One way to look at the number of blocks in a binary string is: 1, plus the number of indices i such that S_i \neq S_{i+1}.
That is, the first block, along with the number of times the block changes from 0 to 1.

Now, suppose you flip the substring from l to r. Observe that:

• If l \gt 1 and S_l = S_{l-1}, the number of blocks will increase by 1.
• If l \gt 1 and S_l \neq S_{l-1}, the number of blocks will decrease by 1.
• Similarly, if r\lt N then the number of blocks will either increase or decrease by 1 depending on whether S_r = S_{r+1} or not.
• These are the only changes in the number of blocks.

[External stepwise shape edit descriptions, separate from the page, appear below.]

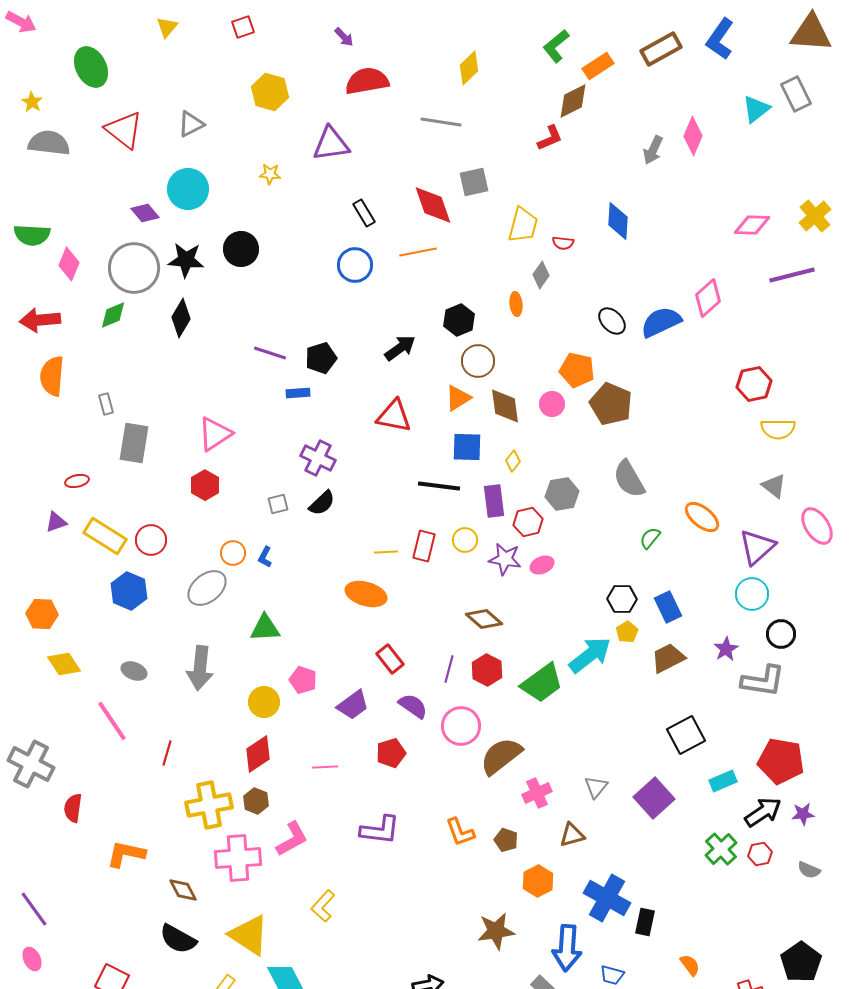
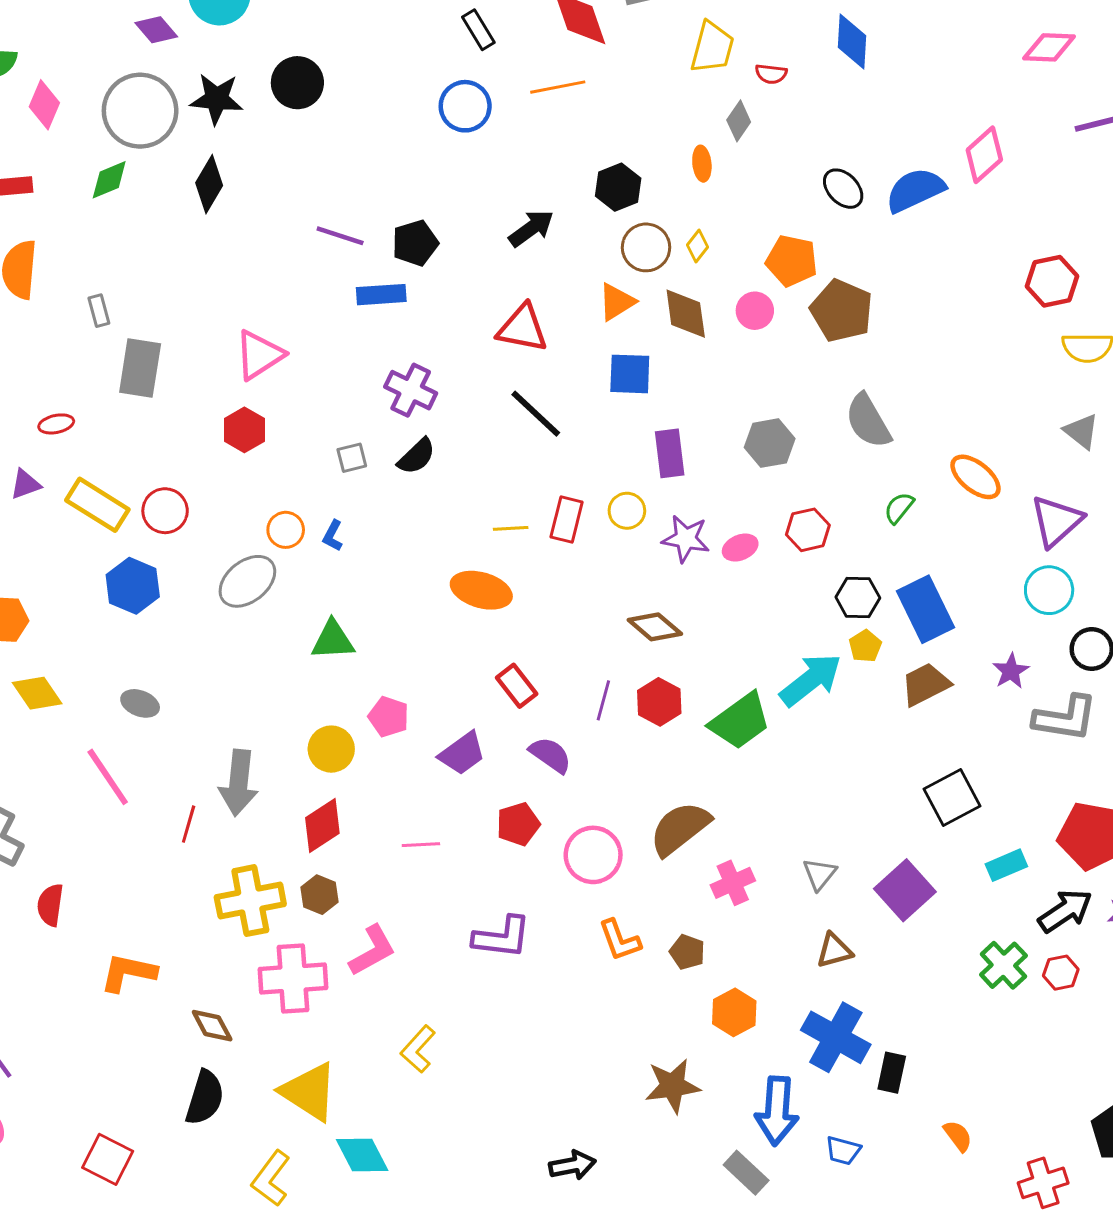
blue rectangle: (298, 393) -> (381, 295), size x1.4
yellow diamond: (513, 461) -> (698, 246), moved
black line: (439, 486) -> (536, 414), moved, turned 36
red hexagon: (528, 522) -> (808, 530), moved
blue rectangle: (668, 607) -> (925, 609), size x1.4
gray arrow: (200, 668) -> (239, 783), moved
pink circle: (461, 726) -> (593, 855), moved
brown triangle: (572, 835) -> (834, 951), moved
black semicircle: (178, 939) -> (205, 1098), turned -102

Our final aim is to bring the number of blocks down to 1, which is when all the characters are equal.
From above, we can see that in one move, the number of blocks can be decreased by at most 2 in a single move.
So, if there are B blocks, we definitely need at least \left\lfloor\frac{B}{2}\right\rfloor moves to bring the count down to 1.
This is exactly what \min(x, y) is!

The last statement follows from the fact that zeros and ones alternate blocks, so we have |x-y| \leq 1.
Along with x+y=B, it can be seen that both x and y have to be half of B; when B is even they’ll be equal and when B is odd the smaller one will be the floor of half of B.

for _ in range(int(input())):
    n = int(input())
    s = input()
    ct = 0
    for i in range(n-1):
        ct += s[i] != s[i+1]
    print((ct+1)//2)